-- Exercise aim --
Hand back, word for word, the lines from the one containing "Figure 1. Geomorphology" to the end of the records, both included, and leave out pictures.

-- Source material --
——————————

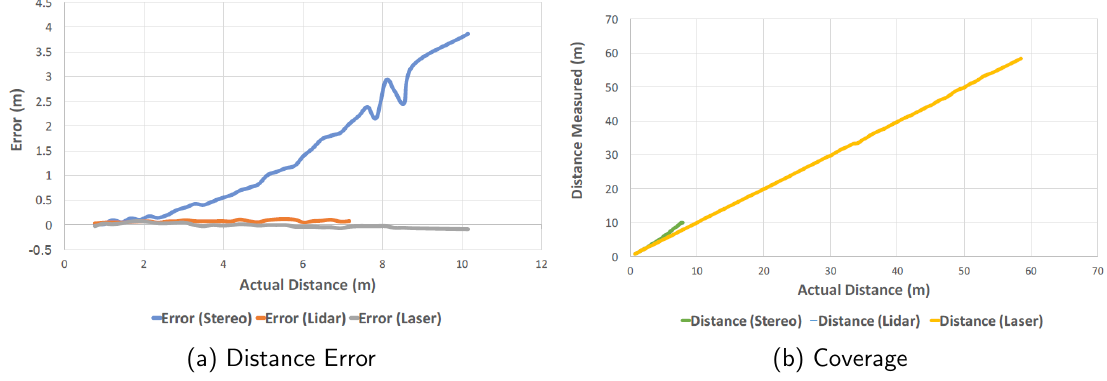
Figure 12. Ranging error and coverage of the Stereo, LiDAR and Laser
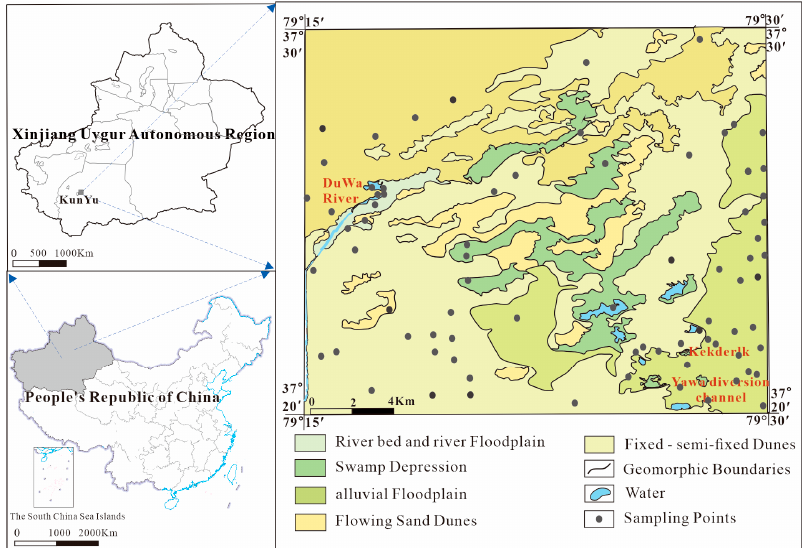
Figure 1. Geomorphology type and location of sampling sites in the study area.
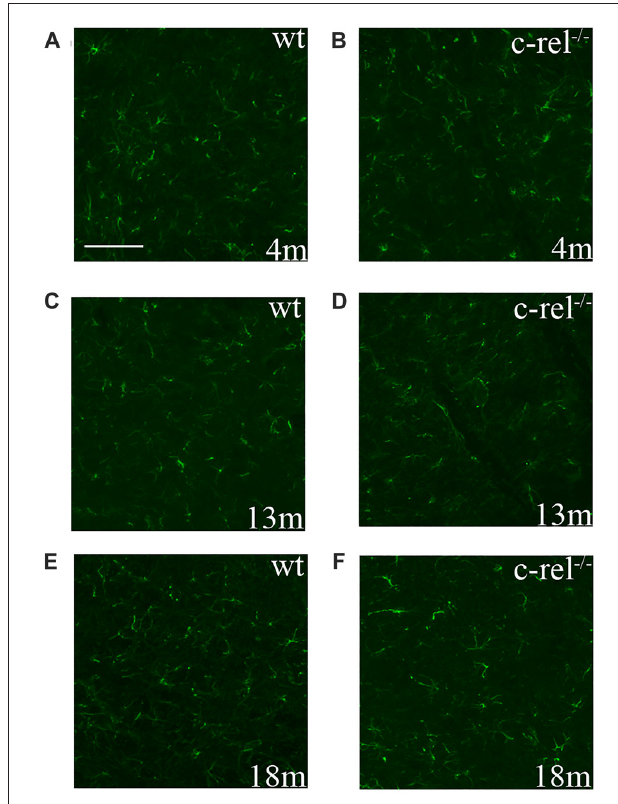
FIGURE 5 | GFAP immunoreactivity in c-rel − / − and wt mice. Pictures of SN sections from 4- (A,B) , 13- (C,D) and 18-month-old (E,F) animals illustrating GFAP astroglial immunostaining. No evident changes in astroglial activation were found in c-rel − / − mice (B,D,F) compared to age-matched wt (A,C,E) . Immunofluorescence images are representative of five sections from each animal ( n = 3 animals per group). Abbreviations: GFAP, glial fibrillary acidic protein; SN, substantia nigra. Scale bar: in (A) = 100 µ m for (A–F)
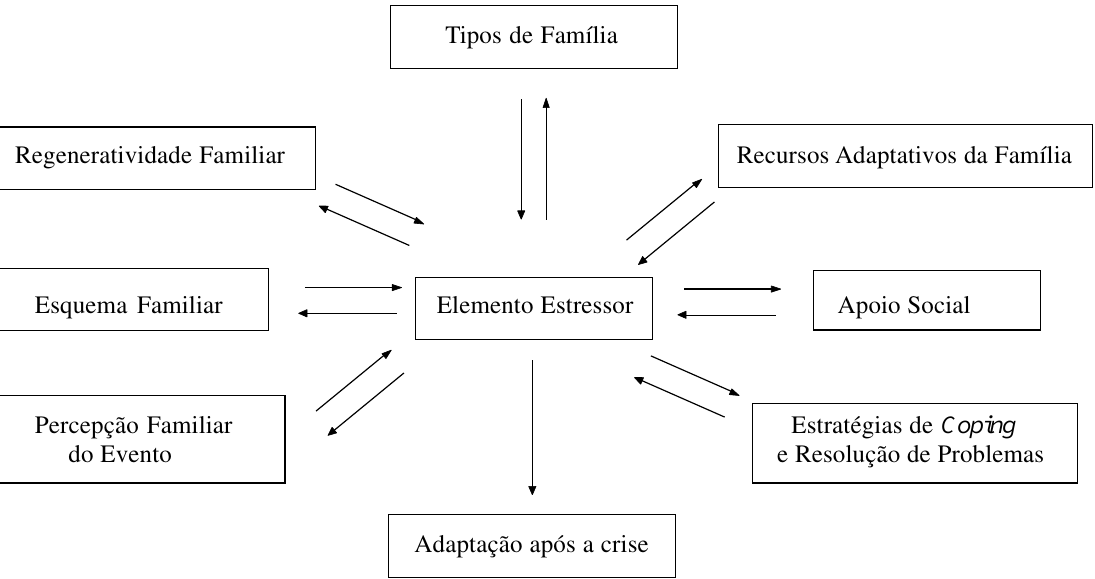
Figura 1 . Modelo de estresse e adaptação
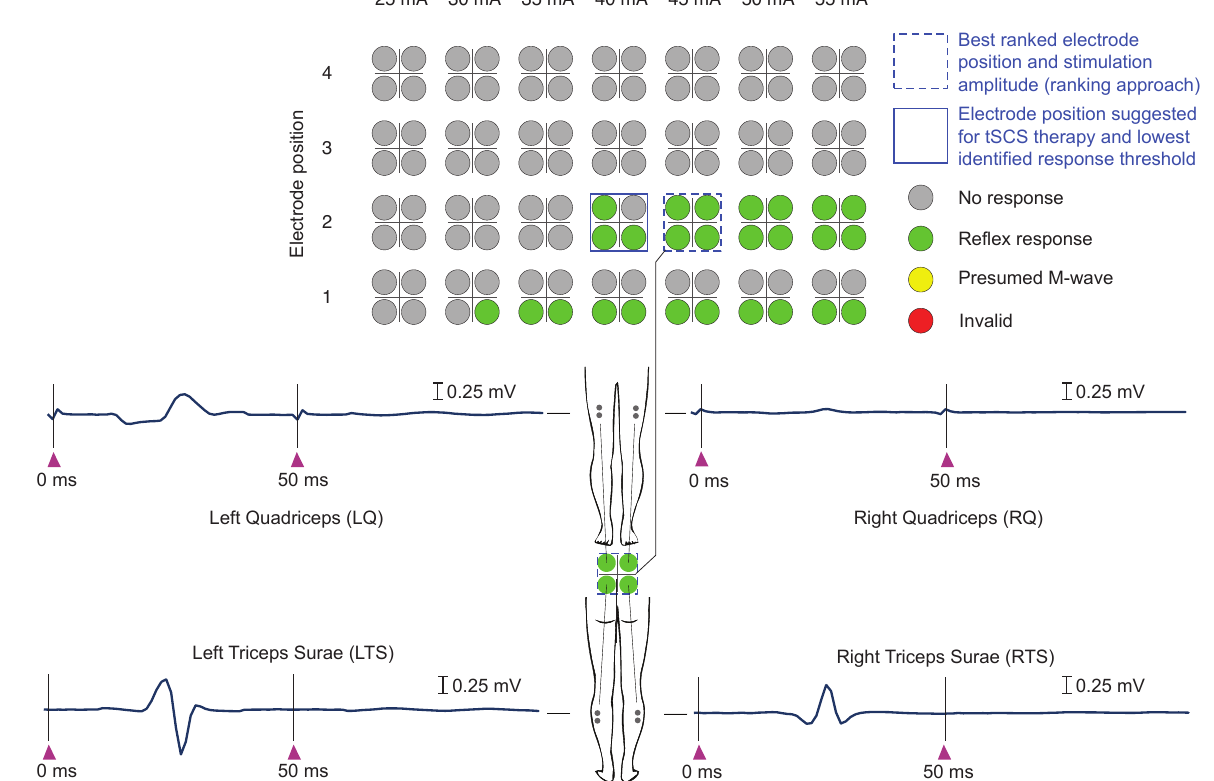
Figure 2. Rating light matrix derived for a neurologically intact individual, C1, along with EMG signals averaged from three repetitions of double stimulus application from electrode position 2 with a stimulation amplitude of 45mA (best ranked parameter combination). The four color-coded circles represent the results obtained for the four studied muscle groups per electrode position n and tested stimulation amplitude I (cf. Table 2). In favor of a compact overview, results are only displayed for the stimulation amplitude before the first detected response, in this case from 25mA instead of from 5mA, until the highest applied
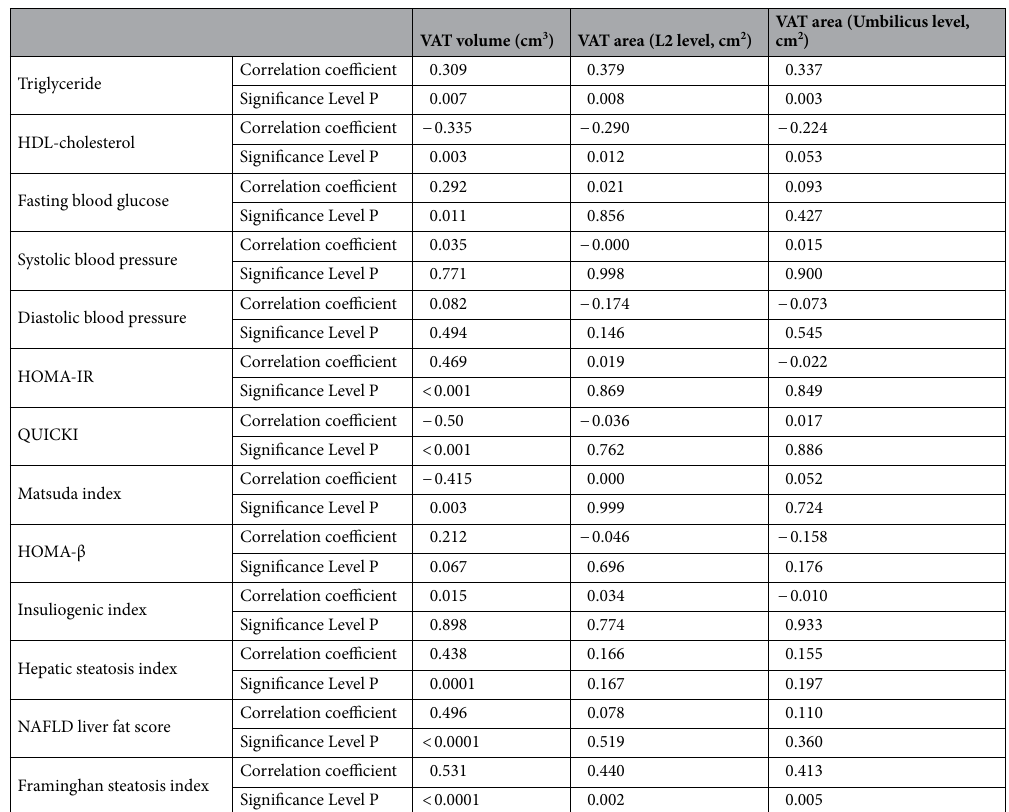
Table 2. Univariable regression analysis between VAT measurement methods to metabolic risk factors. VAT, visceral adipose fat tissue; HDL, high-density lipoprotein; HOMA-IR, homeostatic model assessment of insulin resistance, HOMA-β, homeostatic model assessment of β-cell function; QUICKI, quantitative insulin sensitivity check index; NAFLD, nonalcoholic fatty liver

——————————

-- Task answer --
Figure 1. Geomorphology type and location of sampling sites in the study area.
FIGURE 5 | GFAP immunoreactivity in c-rel − / − and wt mice. Pictures of SN sections from 4- (A,B) , 13- (C,D) and 18-month-old (E,F) animals illustrating GFAP astroglial immunostaining. No evident changes in astroglial activation were found in c-rel − / − mice (B,D,F) compared to age-matched wt (A,C,E) . Immunofluorescence images are representative of five sections from each animal ( n = 3 animals per group). Abbreviations: GFAP, glial fibrillary acidic protein; SN, substantia nigra. Scale bar: in (A) = 100 µ m for (A–F)
Figura 1 . Modelo de estresse e adaptação
Figure 2. Rating light matrix derived for a neurologically intact individual, C1, along with EMG signals averaged from three repetitions of double stimulus application from electrode position 2 with a stimulation amplitude of 45mA (best ranked parameter combination). The four color-coded circles represent the results obtained for the four studied muscle groups per electrode position n and tested stimulation amplitude I (cf. Table 2). In favor of a compact overview, results are only displayed for the stimulation amplitude before the first detected response, in this case from 25mA instead of from 5mA, until the highest applied
Table 2. Univariable regression analysis between VAT measurement methods to metabolic risk factors. VAT, visceral adipose fat tissue; HDL, high-density lipoprotein; HOMA-IR, homeostatic model assessment of insulin resistance, HOMA-β, homeostatic model assessment of β-cell function; QUICKI, quantitative insulin sensitivity check index; NAFLD, nonalcoholic fatty liver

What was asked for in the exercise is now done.